The CPU had a 60&nbsp;ns clock cycle (16.67&nbsp;MHz clock frequency) and its logic was built from 20-[[logic gate|gate]] [[emitter-coupled logic]] [[integrated circuit]]s originally developed by TI for the [[ILLIAC IV]] supercomputer. The CPU had an extremely advanced architecture and organization for its era, supporting [[microcode]]d arithmetic and mathematical instructions that operated on scalars, vectors, or matrices. The vector processing facilities had a memory-to-memory architecture; where the vector operands were read from, and the resulting vector written to, memory. The CPU could have one, two, or four vector lanes, allowing the CPU to produce one to four vector results every cycle, depending on the number of vector lanes installed. The vector lanes were also used for scalar instructions, and each lane could keep up to 12 scalar instructions in-flight simultaneously. The CPU, with four lanes, allowed up to 36 instructions in total across the entire CPU.

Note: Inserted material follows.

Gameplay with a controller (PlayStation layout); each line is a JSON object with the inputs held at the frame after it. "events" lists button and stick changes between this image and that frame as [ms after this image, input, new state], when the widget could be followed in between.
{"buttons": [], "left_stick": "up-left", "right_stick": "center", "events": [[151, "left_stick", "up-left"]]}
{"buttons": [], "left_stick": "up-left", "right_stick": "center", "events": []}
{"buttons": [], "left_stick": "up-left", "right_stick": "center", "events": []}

The processor had forty-eight 32-bit registers, a huge number for the time. 16 of the registers were used for addressing, 16 for scalar operations, 8 for index offsets, and 8 for specifying the various parameters for vector instructions. Data was moved between the registers and memory by load/store instructions, which could transfer from 4–64&nbsp;bits (two registers) at a time.

Most [[vector processor]]s tended to be memory bandwidth-limited, that is, they could process data faster than they could get it from memory. This remains a major problem on modern SIMD designs as well, which is why considerable effort has been put into increasing memory throughput in modern computer designs (although largely unsuccessfully). In the ASC this was improved somewhat with a lookahead unit that predicted upcoming memory accesses and loaded them into the scalar registers invisibly, using a memory interface in the CPU called the memory buffer unit (MBU).

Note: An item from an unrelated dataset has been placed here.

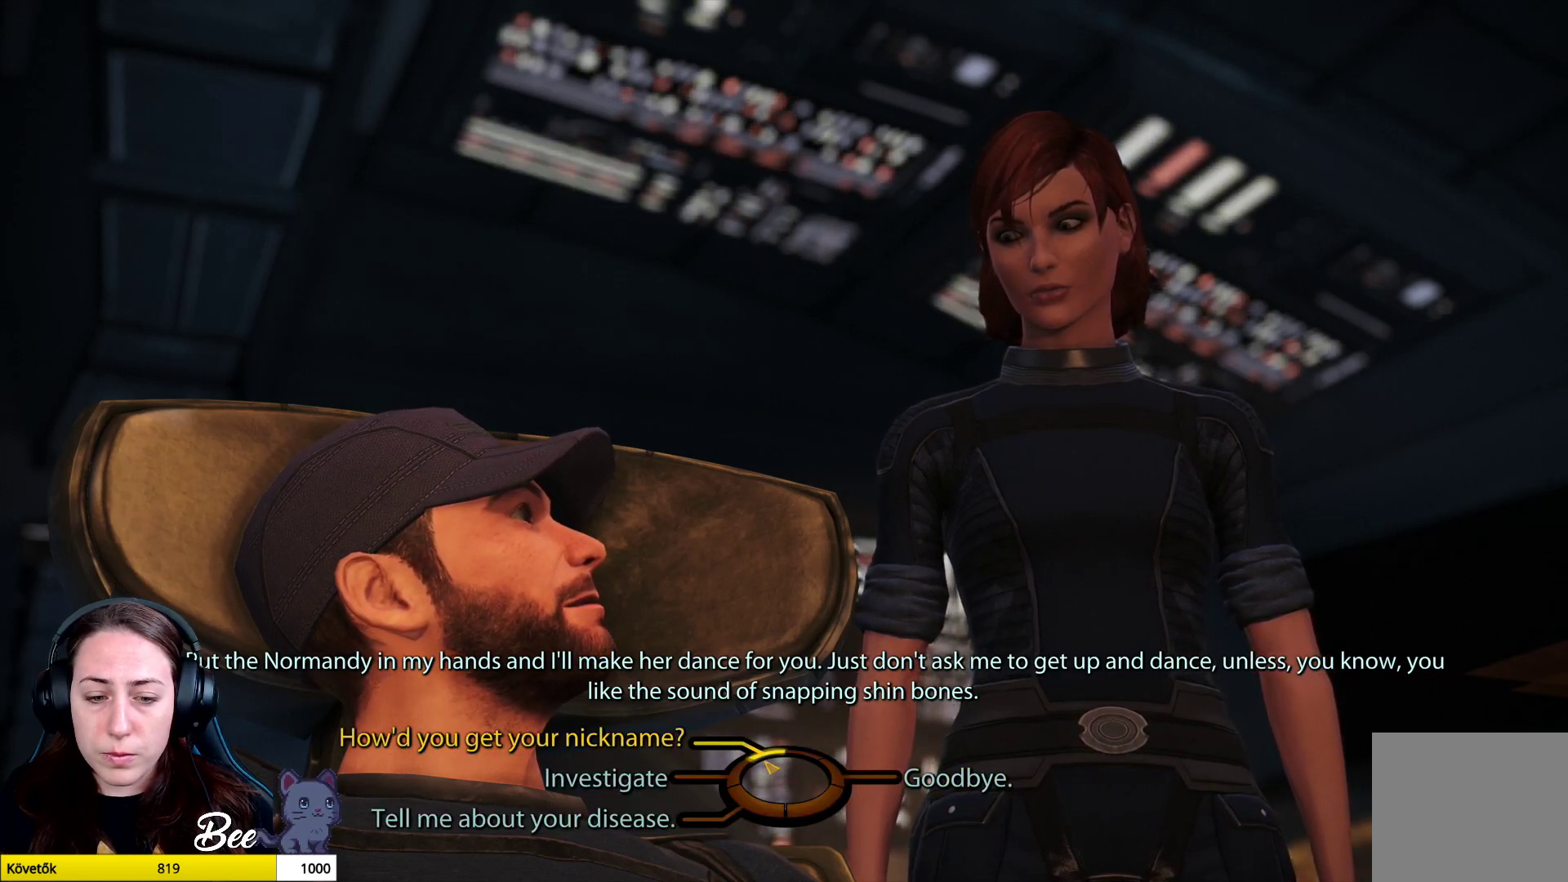
{"buttons": [], "left_stick": "up-left", "right_stick": "center", "events": []}
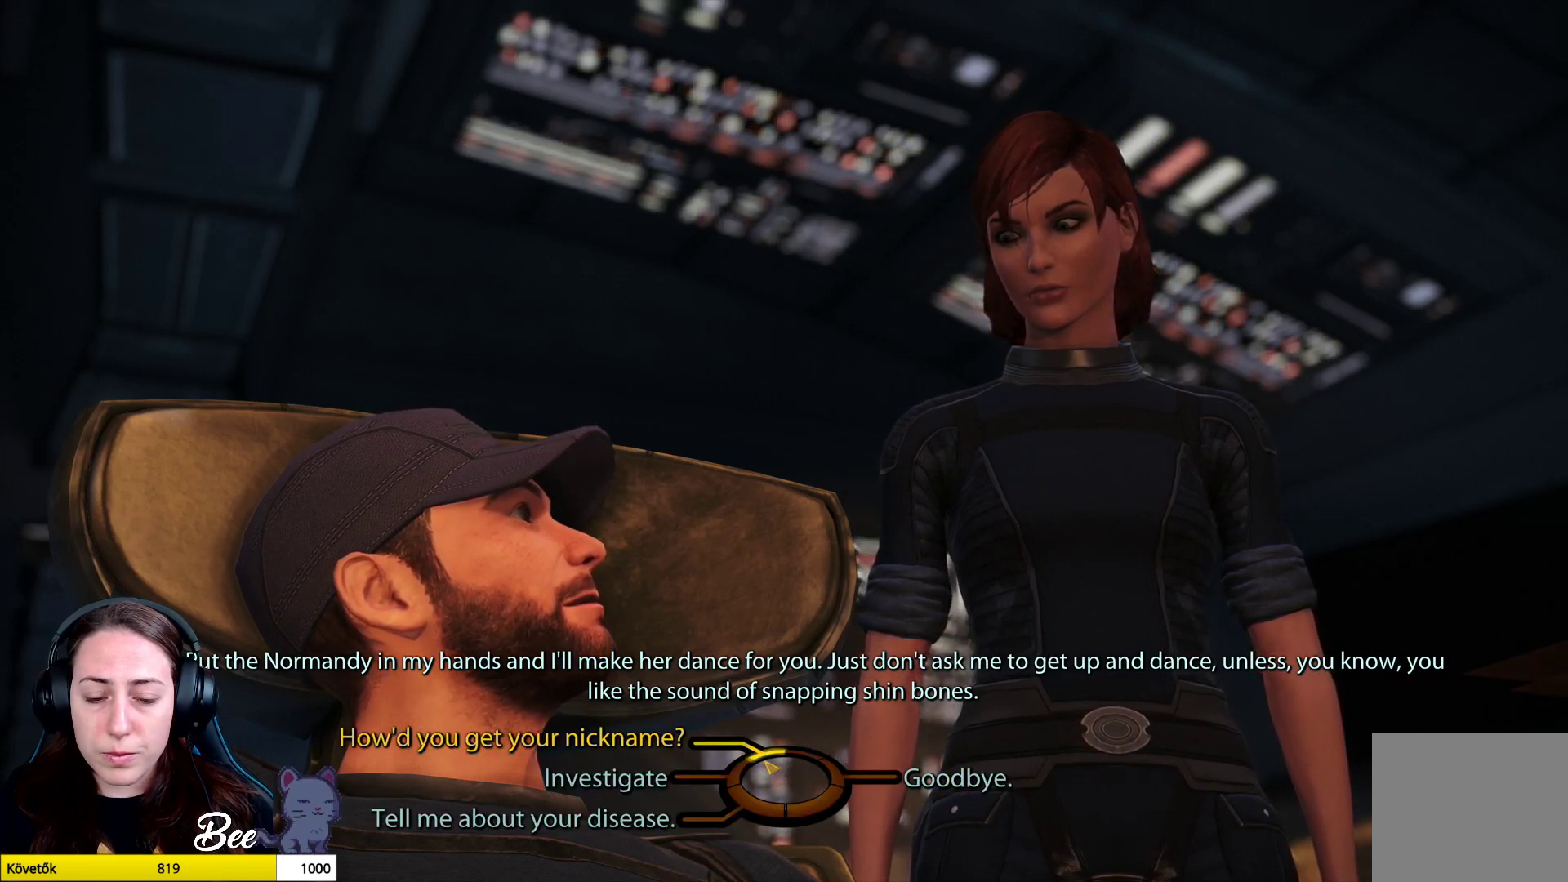
{"buttons": ["CROSS"], "left_stick": "up-left", "right_stick": "center", "events": [[401, "CROSS", "down"]]}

The "Peripheral Processor" was a separate system dedicated entirely to quickly running the [[operating system]] and programs running within it, as well as feeding data to the CPU. The PP was built out of eight "virtual processors" (VPs), which were designed to handle instructions and basic integer arithmetic only. Each VP had its own [[program counter]] and registers, and the system could thus run eight programs at the same time, limited only by memory accesses. Keeping eight programs running allowed the system to shuffle execution of programs on the CPU depending on what data was available on the memory bus at that time, minimizing "dead time" where the CPU had to wait for data from the memory.

The PP also included a set of sixty-four 32-bit communications registers (CRs). The CRs stored the state required for communication between the various parts of the ASC: the CPU, VPs, and [[channel controller]]s.

The ASC instruction set include a bit-reverse instruction that was intended to speed up the calculation of [[fast Fourier transform]]s (FFTs). By the time the ASC was in production, better FFT algorithms had been developed that did not require this operation. TI offered a bounty to the first person to come up with a valid use for this instruction, but was never collected.